Deborah Saïag : Et on pensait choper la personne très vite mais tout s’est arrêté à partir du moment où on a filmé. Une espèce de hasard de la vie qui a fait qu’on s’est dit « ok c’est quelqu’un qui sait qu’on filme » !
Le film est drôle mais pas que… C’est aussi le moyen d’affirmer la force du collectif, le fait d’être forts ensemble…
Mika Tard : Oui, exactement.
Deborah Saïag : Dès qu’il y a eu les copains, on était tous dans un état d’excitation à l’idée de trouver la personne.
Mika Tard : En tout cas, ça a été une expérience hyper riche, humainement, de voir que les gens, en fait, sont là, vraiment…

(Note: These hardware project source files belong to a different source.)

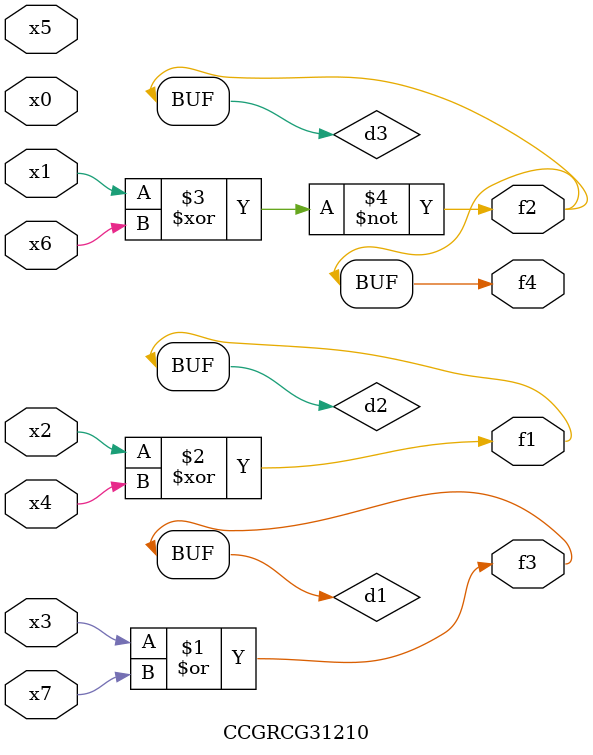
<source format=v>
module CCGRCG31210(
	input x0, x1, x2, x3, x4, x5, x6, x7,
	output f1, f2, f3, f4
);

	wire d1, d2, d3;

	or (d1, x3, x7);
	xor (d2, x2, x4);
	xnor (d3, x1, x6);
	assign f1 = d2;
	assign f2 = d3;
	assign f3 = d1;
	assign f4 = d3;
endmodule

</source>
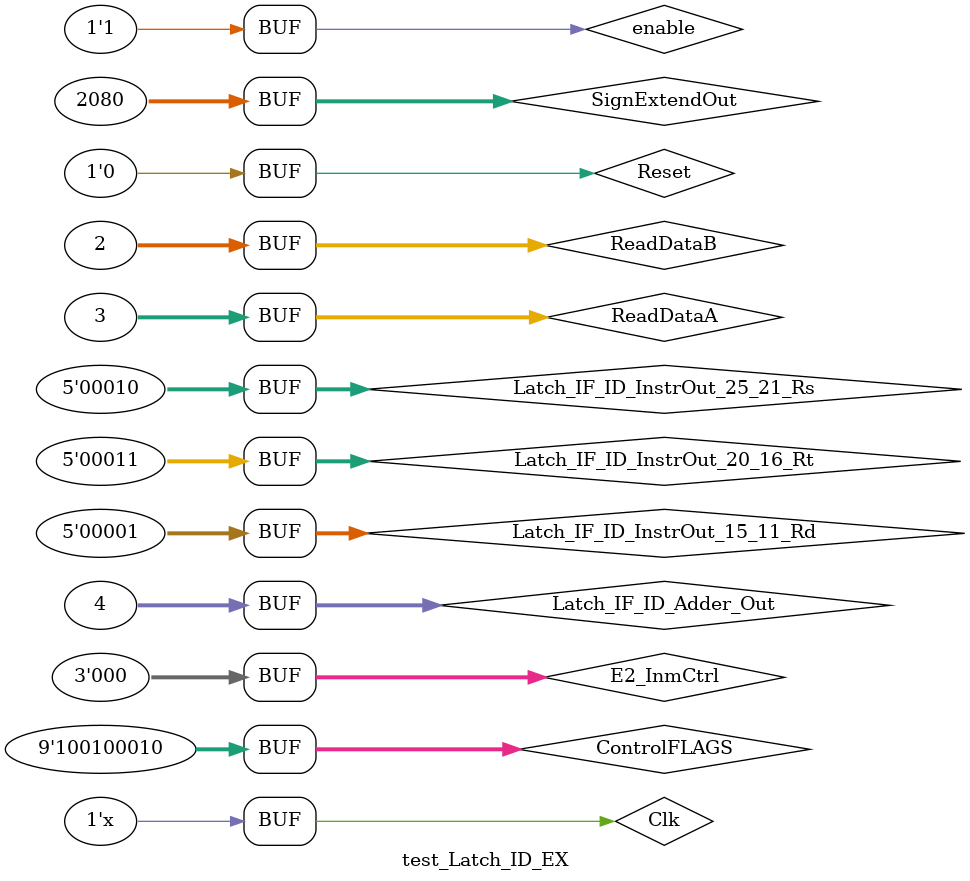
<source format=v>
`timescale 1ns / 1ps
module test_Latch_ID_EX;

	// Inputs
    reg Clk;
    reg Reset;
    reg [31:0] Latch_IF_ID_Adder_Out; 
    reg [8:0] ControlFLAGS;
    reg [31:0] ReadDataA; 
    reg [31:0] ReadDataB; 
    reg [31:0] SignExtendOut; 
    reg [4:0] Latch_IF_ID_InstrOut_25_21_Rs;
    reg [4:0] Latch_IF_ID_InstrOut_20_16_Rt;
    reg [4:0] Latch_IF_ID_InstrOut_15_11_Rd; 
    reg [2:0] E2_InmCtrl;
    reg enable;
	// Outputs
    wire [1:0] WriteBack_FLAGS; 
    wire [2:0] Mem_FLAGS; 
    wire [3:0] Ex_FLAGS;
    wire [31:0] Latch_ID_Ex_Adder_Out;
    wire [31:0] Latch_ID_Ex_ReadDataA;
    wire [31:0] Latch_ID_Ex_ReadDataB;
    wire [31:0] Latch_ID_Ex_SignExtendOut; 
    wire [4:0] Latch_ID_Ex_InstrOut_25_21_Rs;
    wire [4:0] Latch_ID_Ex_InstrOut_20_16_Rt;
    wire [4:0] Latch_ID_Ex_InstrOut_15_11_Rd;
    wire [2:0] Latch_ID_Ex_InmCtrl;

	// Instantiate the Unit Under Test (UUT)
	Latch_ID_EX uut (
		.Clk(Clk), 
		.Reset(Reset),
		.Latch_IF_ID_Adder_Out(Latch_IF_ID_Adder_Out), 
        .ControlFLAGS(ControlFLAGS),
        .ReadDataA(ReadDataA), 
        .ReadDataB(ReadDataB), 
        .SignExtendOut(SignExtendOut), 
        .Latch_IF_ID_InstrOut_25_21_Rs(Latch_IF_ID_InstrOut_25_21_Rs),
        .Latch_IF_ID_InstrOut_20_16_Rt(Latch_IF_ID_InstrOut_20_16_Rt),
        .Latch_IF_ID_InstrOut_15_11_Rd(Latch_IF_ID_InstrOut_15_11_Rd), 
        .E2_InmCtrl(E2_InmCtrl),
        .enable(enable),
        .WriteBack_FLAGS(WriteBack_FLAGS), 
        .Mem_FLAGS(Mem_FLAGS), 
        .Ex_FLAGS(Ex_FLAGS),
        .Latch_ID_Ex_Adder_Out(Latch_ID_Ex_Adder_Out),
        .Latch_ID_Ex_ReadDataA(Latch_ID_Ex_ReadDataA),
        .Latch_ID_Ex_ReadDataB(Latch_ID_Ex_ReadDataB),
        .Latch_ID_Ex_SignExtendOut(Latch_ID_Ex_SignExtendOut), 
        .Latch_ID_Ex_InstrOut_25_21_Rs(Latch_ID_Ex_InstrOut_25_21_Rs),
        .Latch_ID_Ex_InstrOut_20_16_Rt(Latch_ID_Ex_InstrOut_20_16_Rt),
        .Latch_ID_Ex_InstrOut_15_11_Rd(Latch_ID_Ex_InstrOut_15_11_Rd),
        .Latch_ID_Ex_InmCtrl(Latch_ID_Ex_InmCtrl)
		
	);
// OPCODE out tipo-R
//   8 RegDst 		<=	1;
//   7 ALUSrc 		<=	0;
//   6 MemtoReg 	<=	0;
//   5 RegWrite 	<=	1;
//   4 MemRead 		<=	0;
//   3 MemWrite 	<=	0;
//   2 Branch 		<=	0;
//   1 ALUOp1 		<=	1;
//   0 ALUOp0 		<=  0; 
//    InmCtrl		<=	0;
//    Jmp			<= 0;
   
   
	initial begin
		// Initialize Inputs
		Clk = 1;
		Reset=1;
		// add r1 r2 r3
		// Binary: 0000.0000.0100.0011.0000.1000.0010.0000
        // Hex: 0x00430820
		Latch_IF_ID_Adder_Out=32'h00000004; 
        ControlFLAGS=9'b100100010;
        ReadDataA=32'h00000003; 
        ReadDataB=32'h00000002; 
        SignExtendOut=32'h00000820; 
        Latch_IF_ID_InstrOut_25_21_Rs=5'b00010;
        Latch_IF_ID_InstrOut_20_16_Rt=5'b00011;
        Latch_IF_ID_InstrOut_15_11_Rd=5'b00001; 
        E2_InmCtrl=3'b000;
        enable=0;
        #20;
        Reset=0;
        // add r1 r2 r3
        // Binary: 0000.0000.0100.0011.0000.1000.0010.0000
        // Hex: 0x00430820
        Latch_IF_ID_Adder_Out=32'h00000004; 
        ControlFLAGS=9'b100100010;
        ReadDataA=32'h00000003; 
        ReadDataB=32'h00000002; 
        SignExtendOut=32'h00000820; 
        Latch_IF_ID_InstrOut_25_21_Rs=5'b00010;
        Latch_IF_ID_InstrOut_20_16_Rt=5'b00011;
        Latch_IF_ID_InstrOut_15_11_Rd=5'b00001; 
        E2_InmCtrl=3'b000;
        enable=0;
        #20;
        Reset=0;
        // add r1 r2 r3
        // Binary: 0000.0000.0100.0011.0000.1000.0010.0000
        // Hex: 0x00430820
        Latch_IF_ID_Adder_Out=32'h00000004; 
        ControlFLAGS=9'b100100010;
        ReadDataA=32'h00000003; 
        ReadDataB=32'h00000002; 
        SignExtendOut=32'h00000820; 
        Latch_IF_ID_InstrOut_25_21_Rs=5'b00010;
        Latch_IF_ID_InstrOut_20_16_Rt=5'b00011;
        Latch_IF_ID_InstrOut_15_11_Rd=5'b00001; 
        E2_InmCtrl=3'b000;
        enable=1;
        // Salida
//        WriteBack_FLAGS <= 2'b10; 
//        Mem_FLAGS <= 3'b000;
//        Ex_FLAGS <= 4'b1010;
//        Latch_ID_Ex_Adder_Out <= 32'h00000004;
//        Latch_ID_Ex_ReadDataA <= 32'h00000003;
//        Latch_ID_Ex_ReadDataB <= 32'h00000002;
//        Latch_ID_Ex_SignExtendOut <= 32'h00000820;
//        Latch_ID_Ex_InstrOut_25_21_Rs <= 5'b00010;
//        Latch_ID_Ex_InstrOut_20_16_Rt <= 5'b00011;
//        Latch_ID_Ex_InstrOut_15_11_Rd <= 5'b00001;
//        Latch_ID_Ex_InmCtrl    <= 3'b000;
        
		
	end
	
   always begin //clock de la placa 50Mhz
		#10 Clk=~Clk;
	end      
   
endmodule

</source>
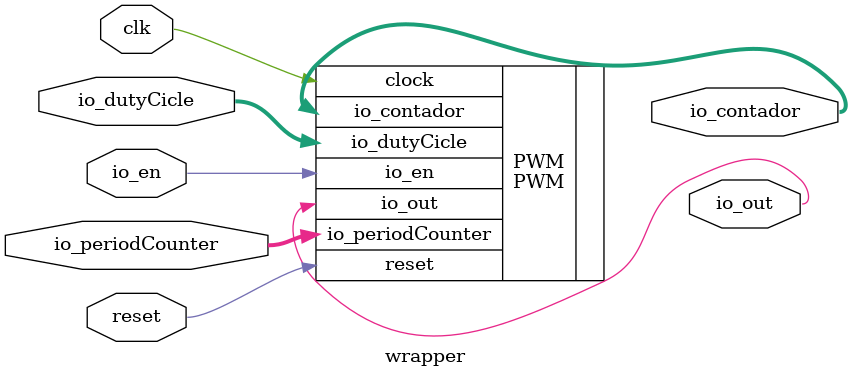
<source format=sv>

module wrapper(
  input        clk,
  input        reset,
  input  [7:0] io_periodCounter,
  input        io_en,
  input  [7:0] io_dutyCicle,
  output       io_out,
  output [7:0] io_contador
);

  reg init  = 1;
  reg Rinit = 1;

  always @(posedge clk) begin
    init <= 0;
    Rinit <= init;

    if (Rinit)begin
       assume(reset);
    end
       
    assume (io_dutyCicle<io_periodCounter && io_dutyCicle>0); 
    assume (io_periodCounter > 0);
          
    
    
    if (!reset ) begin
    	if (reset) begin
    	assert (io_contador == 0);
    	end
    	
    	if (!io_en)begin
    	assert (io_out == 0);
    	end
    	
        if(io_contador <= io_dutyCicle && io_contador>0)begin
        assume (io_en);
    	assert (io_out == 1);
    	end
    	
    	if (io_contador>io_dutyCicle && io_contador<= io_periodCounter)begin
    	assume (io_en);
    	assert (io_out == 0);
    	end
    	
    	
    	

    	
    end
/*END DEL ALWAYS*/
  end 


  PWM PWM(
    .clock(clk),
    .reset(reset),
    .io_periodCounter(io_periodCounter),
    .io_en(io_en),
    .io_dutyCicle(io_dutyCicle),
    .io_out(io_out),
    .io_contador(io_contador)
  );

endmodule

</source>
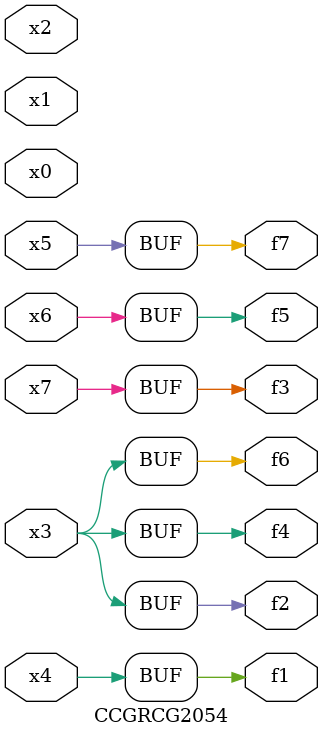
<source format=v>
module CCGRCG2054(
	input x0, x1, x2, x3, x4, x5, x6, x7,
	output f1, f2, f3, f4, f5, f6, f7
);
	assign f1 = x4;
	assign f2 = x3;
	assign f3 = x7;
	assign f4 = x3;
	assign f5 = x6;
	assign f6 = x3;
	assign f7 = x5;
endmodule

</source>
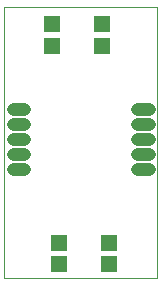
<source format=gbs>
G75*
G70*
%OFA0B0*%
%FSLAX24Y24*%
%IPPOS*%
%LPD*%
%AMOC8*
5,1,8,0,0,1.08239X$1,22.5*
%
%ADD10C,0.0000*%
%ADD11R,0.0555X0.0555*%
%ADD12C,0.0417*%
D10*
X000900Y000980D02*
X000900Y010035D01*
X006018Y010035D01*
X006018Y000980D01*
X000900Y000980D01*
D11*
X002753Y001459D03*
X002753Y002167D03*
X004406Y002167D03*
X004406Y001459D03*
X004165Y008729D03*
X004165Y009438D03*
X002512Y009438D03*
X002512Y008729D03*
D12*
X001569Y006620D02*
X001191Y006620D01*
X001191Y006120D02*
X001569Y006120D01*
X001569Y005620D02*
X001191Y005620D01*
X001191Y005120D02*
X001569Y005120D01*
X001569Y004620D02*
X001191Y004620D01*
X005351Y004620D02*
X005729Y004620D01*
X005729Y005120D02*
X005351Y005120D01*
X005351Y005620D02*
X005729Y005620D01*
X005729Y006120D02*
X005351Y006120D01*
X005351Y006620D02*
X005729Y006620D01*
M02*

</source>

Deborah Saïag : Il y a une solidarité qui s’est installée immédiatement. Quand on est harcelé on se sent seule et presque honteuse, cela peut créer un repli sur soi.
Mika Tard : On se dit « pourquoi moi ? Et en fait, est-ce que c’est moi qui ait un problème ? Est-ce que ce ne serait pas de ma faute ? ».
Deborah Saïag : Ce sont les mécanismes classiques de beaucoup de violences de façon générale.
Comment s’est intégré le fait de filmer ces événements réels, de votre quotidien pendant ces quelques mois ?
Mika Tard : L’Iphone a facilité les choses, on est habitué à sa présence dans notre quotidien. Avec Deb, on avait comme exercice de se dire on fait rentrer l’Iphone à n’importe quel moment.
Deborah Saïag : C’était comme une caméra-stylo. En fait, on ne savait pas vraiment si on allait faire un film, cela dépendait un peu de ce qu’on allait trouver, on ne savait pas ce que ça allait donner, on ne savait pas si ça allait tourner au drame absolu. A un moment donné on s’est dit qu’il allait falloir peut-être inventer une fin…
Mika Tard : Mais on se disait qu’il y avait quand même matière à faire un film parce qu’il y avait quand même pas mal de sujets intéressants qui se déployaient au fur et à mesure des jours.
Deborah Saïag : Comme quoi, je pense qu’il y a eu un vrai move. En fait, comment le trauma peut figer les gens. Et là, cette expérience, effectivement, je crois que ça a fait qu’on a déconstruit nos peurs, nos traumas.
Mika Tard : Et c’est amusant de voir à quel point certains de nos amis étaient figés dans leurs croyances et dans leur vérité. C’est très intéressant à traverser comme expérience. Il y a des certitudes des gens, c’était une expérience vraiment étonnante.
Deborah Saïag : Parce que les certitudes des uns et des autres étaient parfois en totale contradiction. Donc nous on ne s’avait plus où donner de la tête, et moi j’avais mes propres certitudes qui changeaient tous les quatre matins. Et en fait, c’est vrai que c’était un peu une expérience vraiment sur l’humain, sur comment on a besoin de se raconter des histoires. Franchement, ça a été… Enfin, cette aventure a complètement ouvert notre regard sur des champs qu’on ne voyait pas.
Mika Tard : Pendant ces mois d’enquête, de pause, on a regardé la rue, on a écouté ce qui se passait, de ce qui se disait. Nous étions très proches de nos sens.